Anyone surprised about this at all? Measure, counter-measure, new measure, new counter-measure, etc,. There is a lot of money spent in what may never be obtainable and plenty of nuisance for consumers who simply want to back up their movies. In the 80s I used to purchase a new album, purchase a blank tape, play the album once and back it to tape then only play the tape until it wore out, broke, got lost, or… got melted on (or to) the car’s dashboard. Then a second playing of the pristine condition album was performed to make another backup for use while the original was safely tucked away.
If you are a parent of a child or teen that you have graciously allowed to have a DVD player in their room you may wish to allow said child or teen to play one of your well cared-for DVDs only to see it returned in a condition much reminiscent of something that was dragged down a dusty rocky road in the old West. A backup would come in handy in this situation. Your DVD player could one day break down and spin your DVD in a strange way that makes it unplayable. The door could accidentally close on your DVD. Of course those that make money on you buying the DVD in the first place want you to buy the same movie over and over and over.
/rant over : )
The press release basically had Slysoft thumbing its nose at Richard Doherty of the Envisioneering Group, who wrote in July 2007 that: “BD+, unlike AACS which suffered a partial hack last year, won’t likely be breached for 10 years.”
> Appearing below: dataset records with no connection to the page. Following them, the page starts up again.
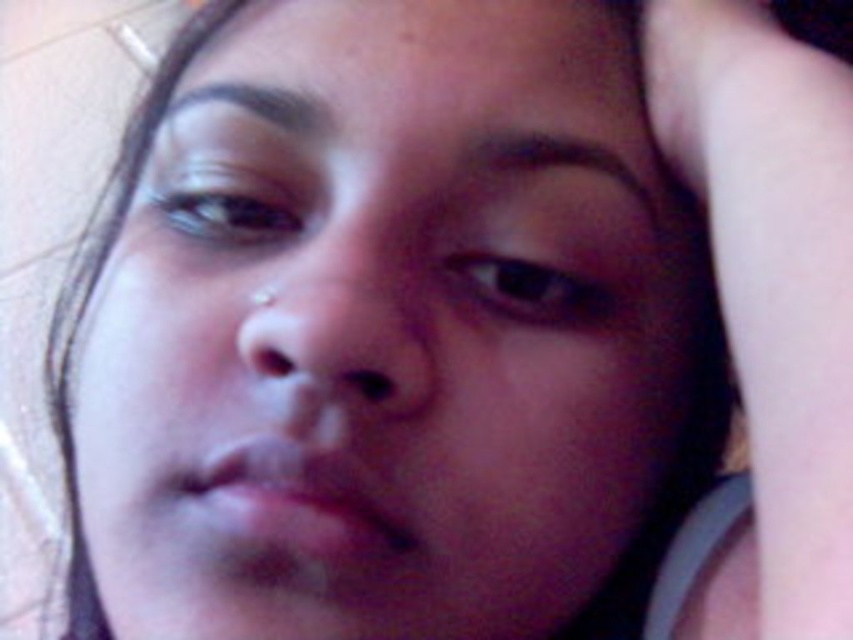
Is pale skin arm at right below brown matte eye at center?

No, pale skin arm at right is not below brown matte eye at center.

Which is more to the left, pale skin arm at right or brown matte eye at center?

From the viewer's perspective, brown matte eye at center appears more on the left side.

What are the coordinates of `pale skin arm at right` in the screenshot? It's located at (775, 275).

Which is more to the left, pale skin arm at right or brown matte eye at upper left?

brown matte eye at upper left is more to the left.

Which of these two, pale skin arm at right or brown matte eye at upper left, stands taller?

pale skin arm at right

Between point (848, 346) and point (241, 179), which one is positioned in front?

Positioned in front is point (848, 346).

Where is `pale skin arm at right`? Image resolution: width=853 pixels, height=640 pixels. pale skin arm at right is located at coordinates (775, 275).

Between point (196, 163) and point (488, 282), which one is positioned in front?

Point (488, 282) is in front.

Is point (192, 156) positioned behind point (555, 301)?

Yes, it is.

The height and width of the screenshot is (640, 853). I want to click on brown matte eye at upper left, so click(x=225, y=202).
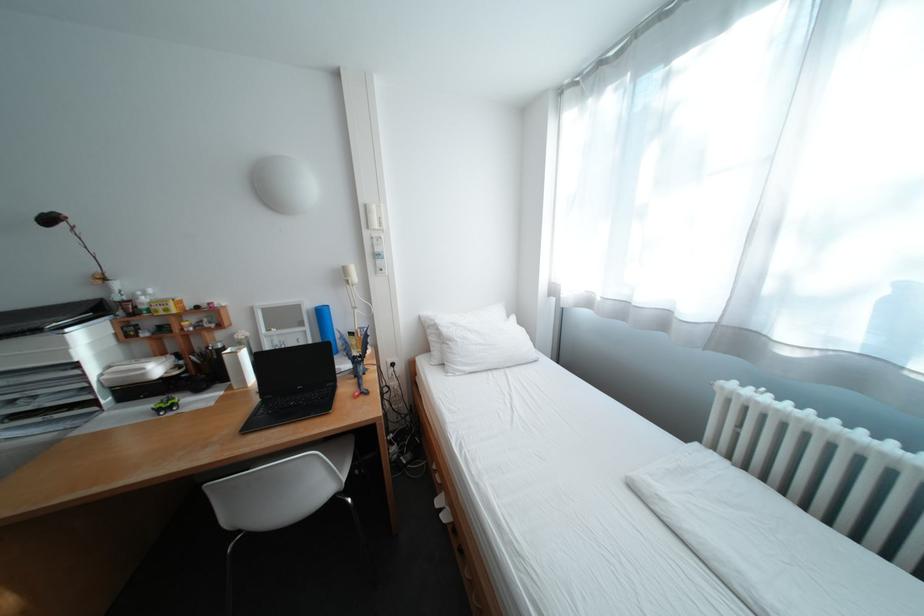
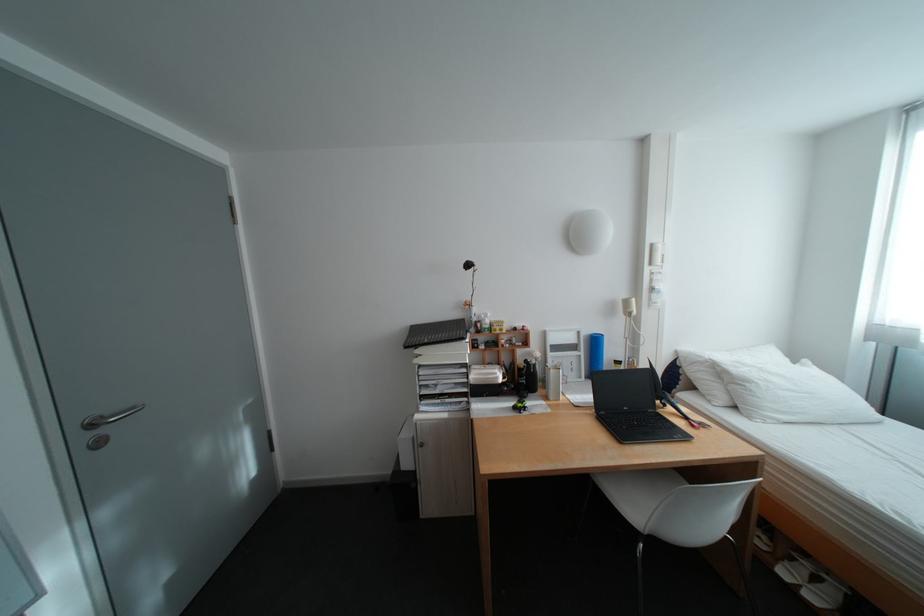
Locate, in the second image, the point that corresponds to the point at 465,342 in the first image.

(761, 384)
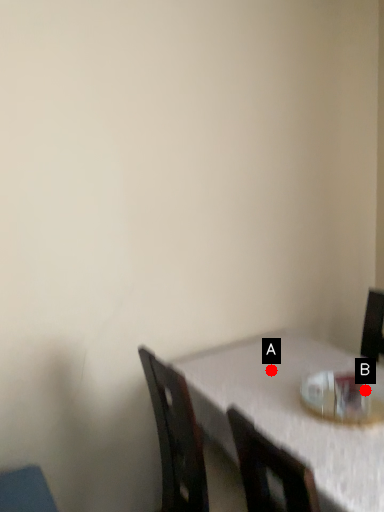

Couldn’t the BD+ protection scheme be tightened up with new encryption keys? That might be so, but van Heuen is not worried. He told Ars that “cracking updates will take significantly less time than the basic work we did the last 3 months (which was figuring out how BD+ works, since it is not documented in public).”
If you were holding back on buying Blue-ray titles due to worries that you wouldn’t be able to make your own backups, I suppose your concerns are no longer valid.